The first time was a few weeks ago. I was up in the woods and lawns beside the model-airplane field. Baltimore Orioles, Cardinals, and ever-present American Robins were raising their usual ruckus, but then I heard something unfamiliar.
It was a loud, repetitive song that sounded like “Free Beer! Free Beer!” (That pleasing offer is how it’s often transcribed.) I knew from its tone that it was likely a flycatcher…but because I’m familiar with the calls of the park’s nesting Great Crested Flycatchers and other common species, I guessed this was something I hadn’t heard here before.
Soon enough, I caught a glimpse of the bird and figured out that it must be an Alder Flycatcher. I was nervous about this ID (flycatchers are hard!) and grateful for confirmation by some more experienced “birders by ear” who happened to be nearby. But even if I’d never been sure of my ID, it was a thrill hearing and then seeing such a special, unusual bird nearly in my own backyard.
Then, more recently, I was walking in the park near sunset when I heard a loud, harsh call coming from the phragmites marsh on its east side. Again, I noticed the sound among many others because I hadn’t heard it there before…and this time, a little bit of research let me know I was listening to a Green Heron.
I didn’t even see the bird, but I didn’t care.

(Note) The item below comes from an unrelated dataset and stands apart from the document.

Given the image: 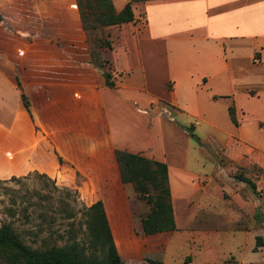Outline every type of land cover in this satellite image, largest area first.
I'll return each instance as SVG.
<instances>
[{"label":"crops","instance_id":"obj_1","mask_svg":"<svg viewBox=\"0 0 264 264\" xmlns=\"http://www.w3.org/2000/svg\"><path fill=\"white\" fill-rule=\"evenodd\" d=\"M111 1L120 12L130 0ZM74 3L0 1V146L18 161L0 171L43 164L68 186L83 176L84 202L103 201L119 252L136 262L141 224L114 152L153 159L167 166L176 226L164 264H264L249 258L264 254V0L134 4V21L104 28L100 64ZM226 241L238 258L221 252ZM178 249L189 255L170 260Z\"/></svg>","mask_w":264,"mask_h":264},{"label":"trees","instance_id":"obj_2","mask_svg":"<svg viewBox=\"0 0 264 264\" xmlns=\"http://www.w3.org/2000/svg\"><path fill=\"white\" fill-rule=\"evenodd\" d=\"M147 1L152 0H130L120 12L115 11L111 0H75L71 8L78 11L82 29L88 34L97 29L134 21L132 5ZM2 21L3 17L0 14V22ZM105 44L108 46V43ZM19 54H22V51H19ZM91 56L93 58V51ZM94 61L100 64L99 61ZM106 84L111 85L108 82ZM17 87L21 91V103L33 120L30 101L18 82ZM228 111L231 120L235 122L233 107L230 106ZM114 159L121 182L131 185L134 197L146 201L150 207L149 211L140 217L141 232H135L140 258L137 263L133 260V252L124 255L119 252L112 236L104 203L102 200H96L91 204L84 202L81 209V218L88 238L85 245L80 244L75 238V228L81 224V220L78 222L74 220L76 213L69 211L65 202L60 204L61 212L65 214L66 219L73 221L68 222V239L62 245L50 236L42 239L38 245H29L23 231L10 224L1 225L0 264H164L166 242L176 230L167 166L153 159L120 150H115ZM58 161L60 165L64 164L60 157ZM76 176L78 178V174ZM243 181L253 187V183L247 179ZM45 209L47 212L53 210L51 206ZM52 212L57 213L56 210ZM41 217L43 222L47 223L45 215L42 214ZM54 221L52 217L50 223ZM259 240L257 238V241Z\"/></svg>","mask_w":264,"mask_h":264},{"label":"rangeland","instance_id":"obj_3","mask_svg":"<svg viewBox=\"0 0 264 264\" xmlns=\"http://www.w3.org/2000/svg\"><path fill=\"white\" fill-rule=\"evenodd\" d=\"M86 37L93 51V58L101 63V59H106V56L101 54L100 47L101 49L106 48L105 43H108L105 29H97L88 33ZM1 82L5 81L0 78V85L2 86ZM16 95L18 98L17 93ZM1 113L0 110V115ZM25 144L32 147V143L29 140ZM16 151L15 147L8 149L6 146H0L1 158H4L6 162V164L0 163V168L18 171L9 168V164L18 163ZM31 166L36 167V169H39L43 173L29 171L24 174H19L18 172L4 174L0 171V226L10 224L14 228L23 231L25 240L29 245H38L42 239L49 236L62 245L68 239V222L73 221L72 219H66L65 214L61 212L60 204L65 202L68 205L69 211L76 213L74 220L76 222L81 220V224L76 225L75 238L80 244L85 245L88 242V238L83 218H81V209L82 205L85 204L83 196L86 193V188L84 190L80 189L85 178L83 176L81 178L78 177L76 185L68 186L65 178L57 170L43 164H31ZM42 174L45 176H42ZM47 206H51L57 213L53 214V210L47 212L45 209ZM131 208L134 210L136 225L139 228L140 217L144 216L150 207L146 201L132 198ZM42 214L45 215L47 223L43 222ZM52 217L55 219L54 223H50ZM47 224L50 225L48 226ZM237 242L233 244H229L228 241L224 242L221 252H232L233 256L238 258L240 253ZM169 255H172V257H168L170 260L172 258L177 260L179 256H188L189 253L184 249H178L176 256L173 253H169ZM262 255L264 254L252 253L249 254V258L251 260H262L264 259ZM227 264L242 263L230 261Z\"/></svg>","mask_w":264,"mask_h":264},{"label":"water","instance_id":"obj_4","mask_svg":"<svg viewBox=\"0 0 264 264\" xmlns=\"http://www.w3.org/2000/svg\"><path fill=\"white\" fill-rule=\"evenodd\" d=\"M113 264H115V263H113Z\"/></svg>","mask_w":264,"mask_h":264}]
</instances>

How cool to learn that this colorful, frequently shy little heron can call Croton Point Park home!
There are phone apps to help you identify what you’re seeing and hearing, just as there are apps for everything else. Merlin, perhaps the most famous, recently debuted a Sound ID feature, and it’s pretty impressive. Just turn on the microphone, hold up your phone, and watch the bird names appear: American Robin, Yellow Warbler, Northern Mockingbird, etc.
But there’s a risk in relying too heavily on sound apps. First of all, they can be flamboyantly wrong. Just a few days ago at Croton Point, Merlin listened to the same singing bird and alternately identified it as a Chipping Sparrow (a regular nesting species in the park) and as a Worm-eating Warbler, which would be a real rarity.
(Spoiler: It was a Chipping Sparrow.)
But inaccuracy isn’t the most important reason to use apps sparingly. To me, they miss the point, since the minute you’re using an app, you’re just staring at your phone again, letting it do the listening and thinking for you.
To my mind, that defeats the central purpose of getting out in nature, in looking and listening and—if you’re inclined to—trying to learn what it is you’re seeing and hearing. The point isn’t just about identifying things, but feeling closer to the world they and we live in. To take the opportunity to leave technology behind, just for a little while, and just be where you are. As the saying goes: Only connect—and that means with your environment, too.
I hope to see you out on the trails someday soon. I’ll be the guy with his binoculars around his neck, the one gazing into space, head a little cocked as he listens intently to something even though he’s not even wearing Air Pods.
Maybe you’ll look a little like that, too, and we can listen to nature together.